Costa-Gavras fait le choix délibéré de ne pas se focaliser sur les camps de concentration, préférant plutôt porter son attention sur les trains, qu'ils soient pleins au départ ou vides au retour. Son regard se détourne de la guerre en elle-même pour se concentrer sur le nazisme et ses horreurs, à travers le prisme d'un homme (de "l'intérieur") qui tente de résister. Plutôt que de filmer la religion, le réalisateur se penche sur l'inaction du Vatican, incarnée par un prêtre s'efforçant d'éveiller les consciences de sa communauté (en contraste, notamment, avec un pape feignant de condamner sans réellement le faire). Le film évite tout pathos pour dénoncer de manière brutale et réaliste. Avec un rythme soutenu et des images poignantes, il captive de bout en bout. Les performances, notamment celle de Mathieu Kassovitz (étonnement convaincant) et d'Ulrich Tukur, sont excellentes.
L'approche du film est singulière, optant pour une tonalité plus introspective qu'accusatrice. Elle met en lumière le fait que presque tout le monde était complice, complaisant ou coupable. Chacun est ainsi encouragé à examiner son propre rôle et à pratiquer l'introspection. Le film décompose la réaction individuelle face à des événements extrêmes, offrant une parabole historiquement réaliste.

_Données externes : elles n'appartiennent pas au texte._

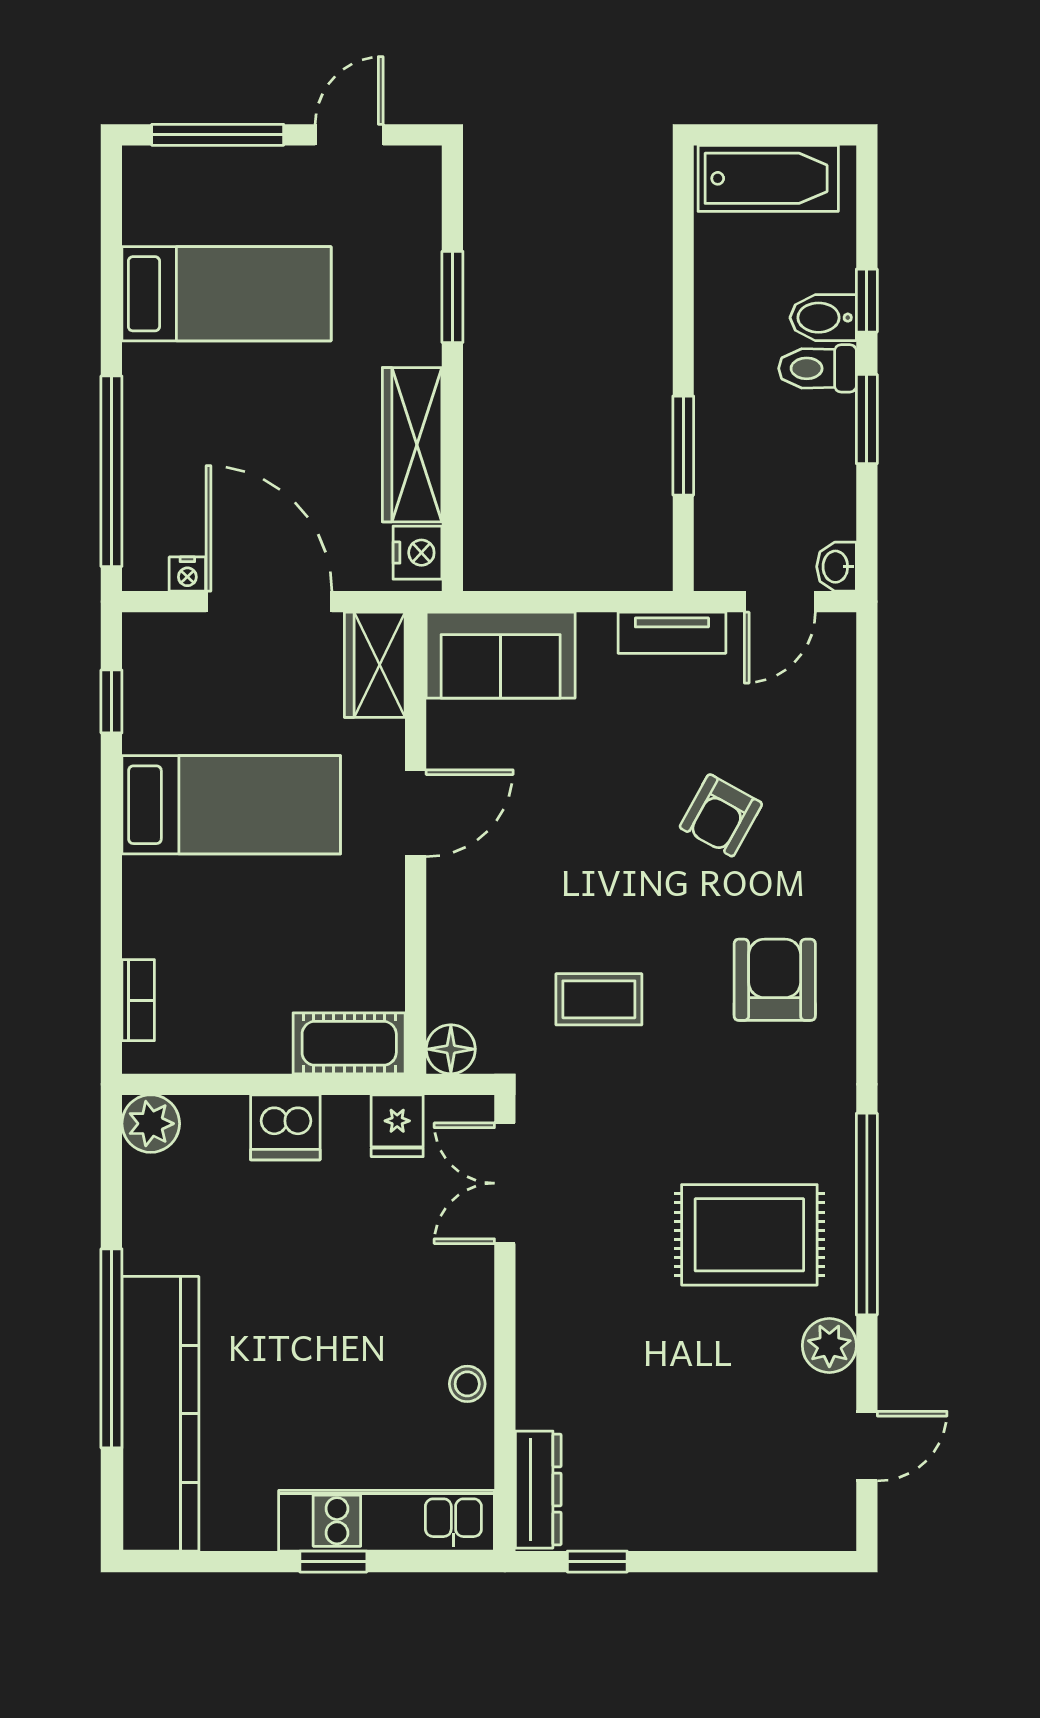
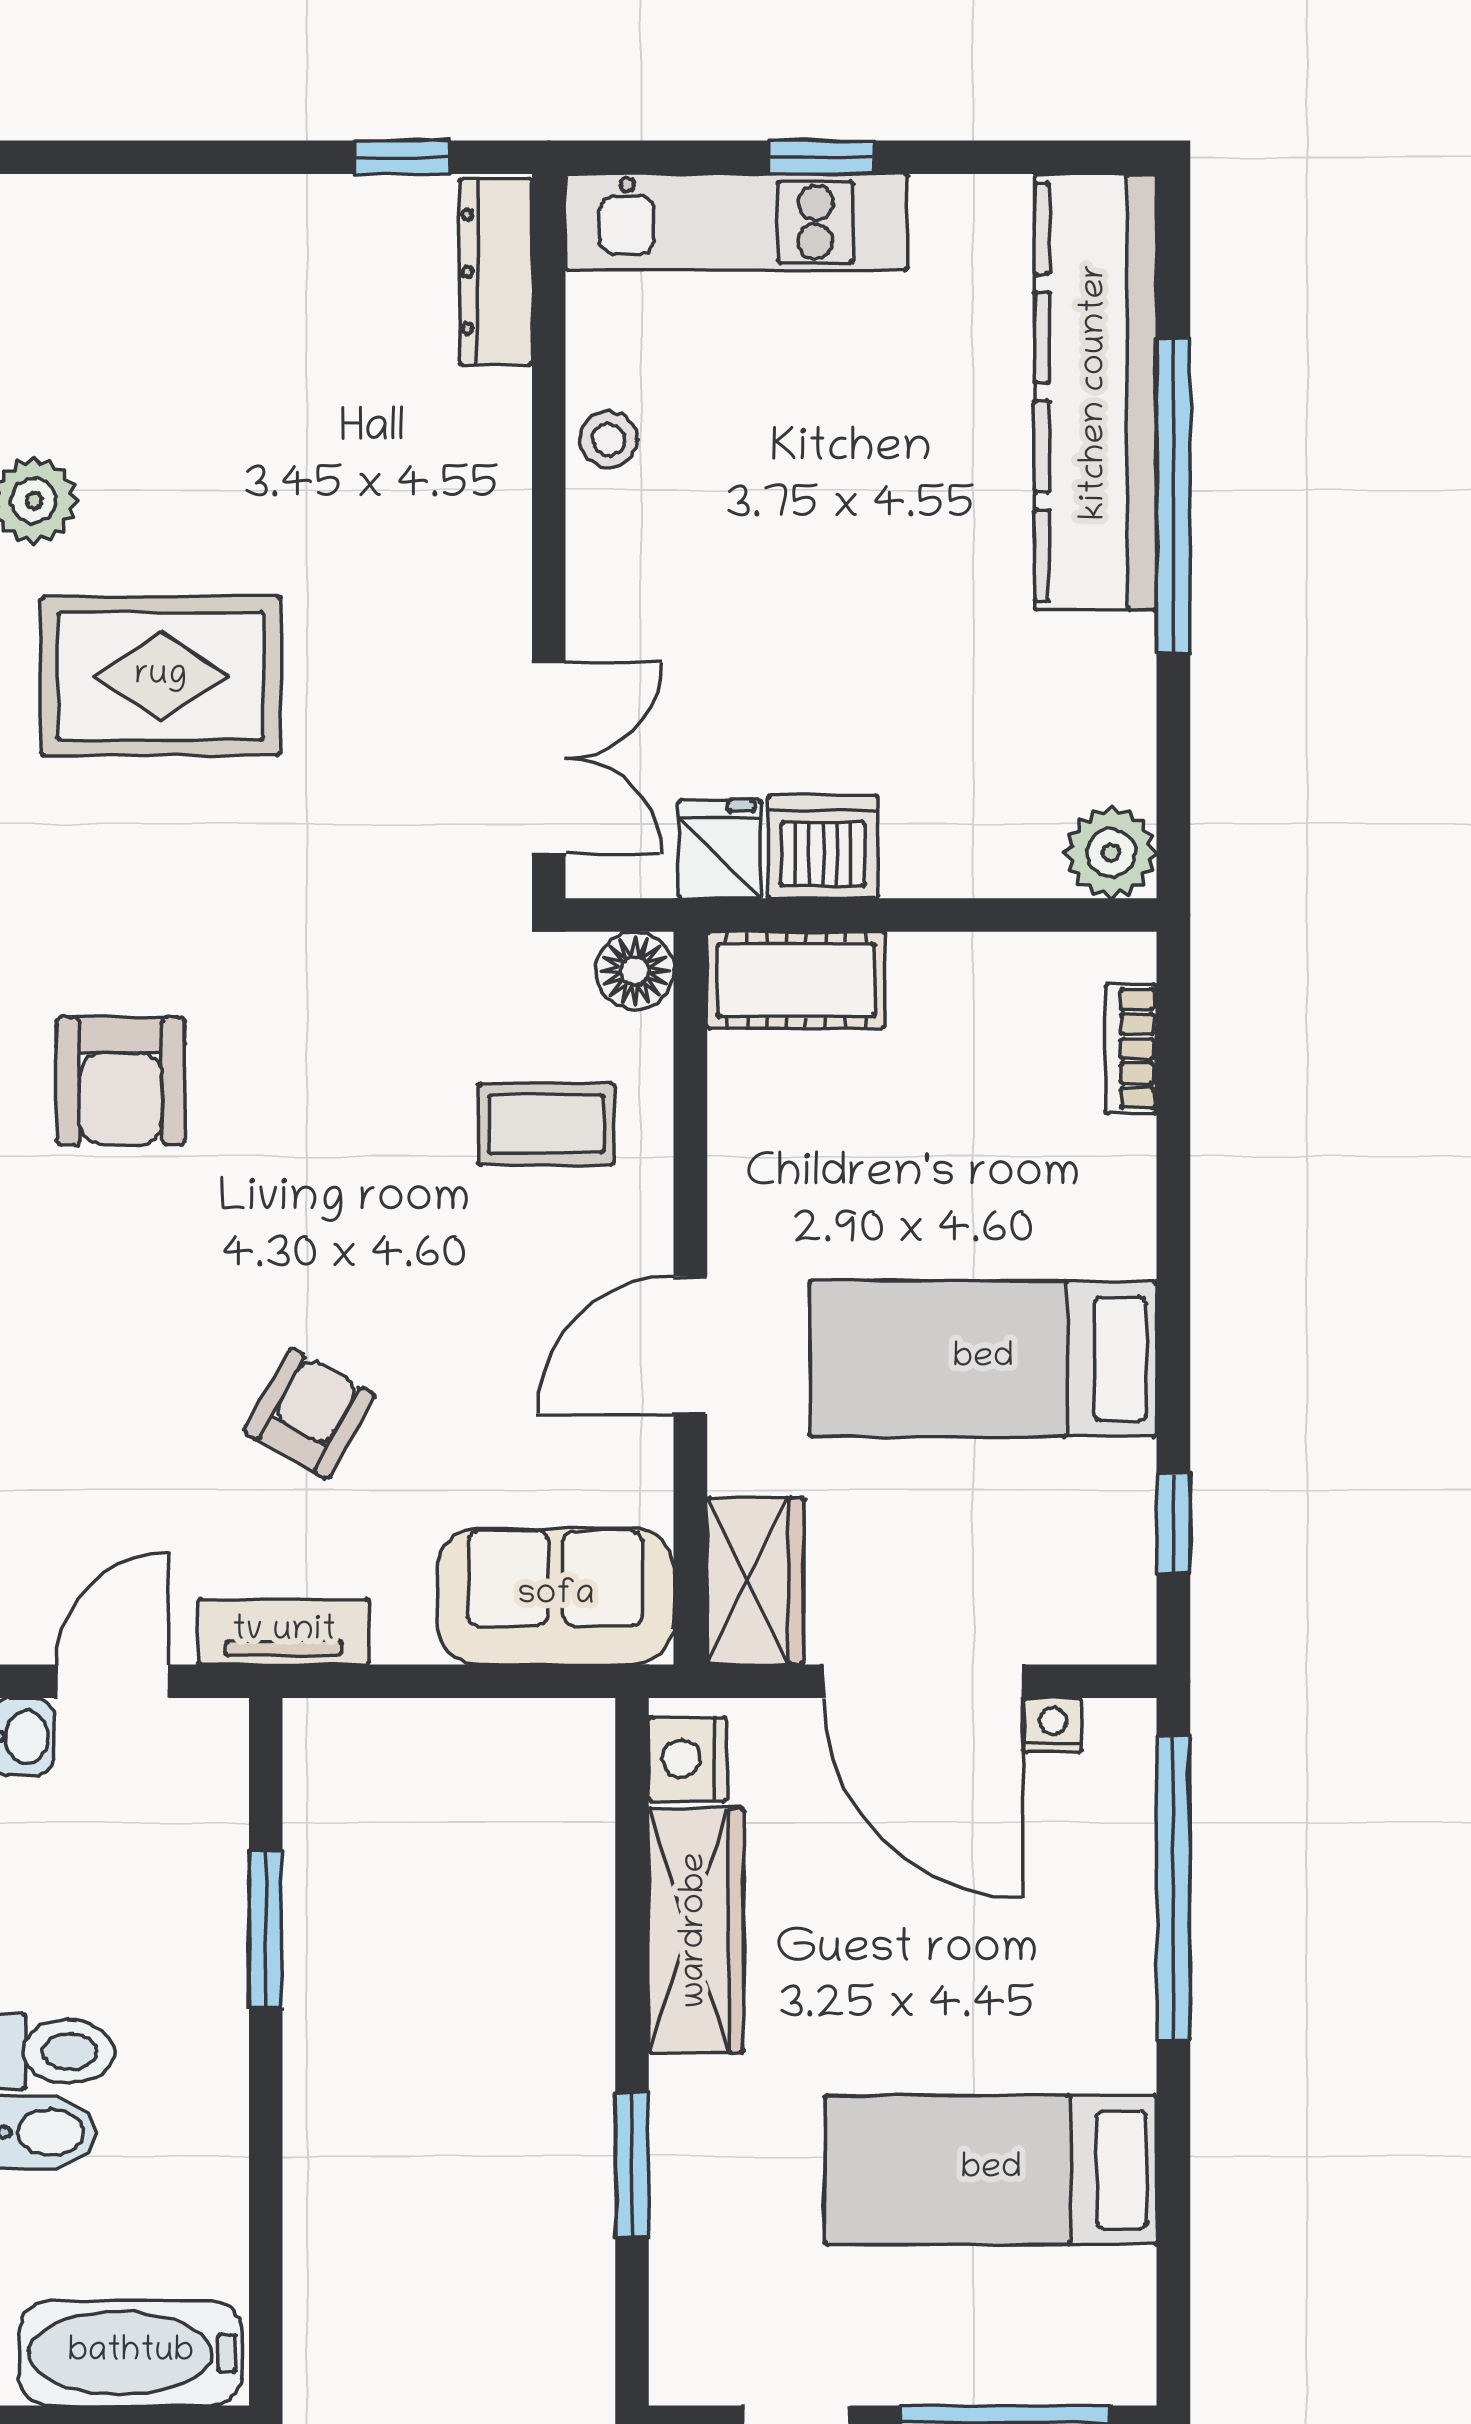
armchair: (721, 815) -> (309, 1413), moved
coffee table: (599, 999) -> (546, 1124), moved
dishwasher: (285, 1127) -> (823, 847), moved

"Amen." se démarque comme l'un des films les plus perturbants sur ce sujet, plus intense même que "La Liste de Schindler" selon moi. Bien qu'il puisse manquer d'une mise en scène aussi marquante que celle des grands films du genre (c'est regrettable que la qualité photographique et l'esthétique du film donnent l'impression d'un téléfilm), notamment celui de Spielberg mentionné précédemment, "Amen" demeure un film audacieux qui dénonce avec une fermeté indéniable. Il soulève la question de savoir si ceux qui ferment les yeux sont plus horribles que les bourreaux eux-mêmes (?).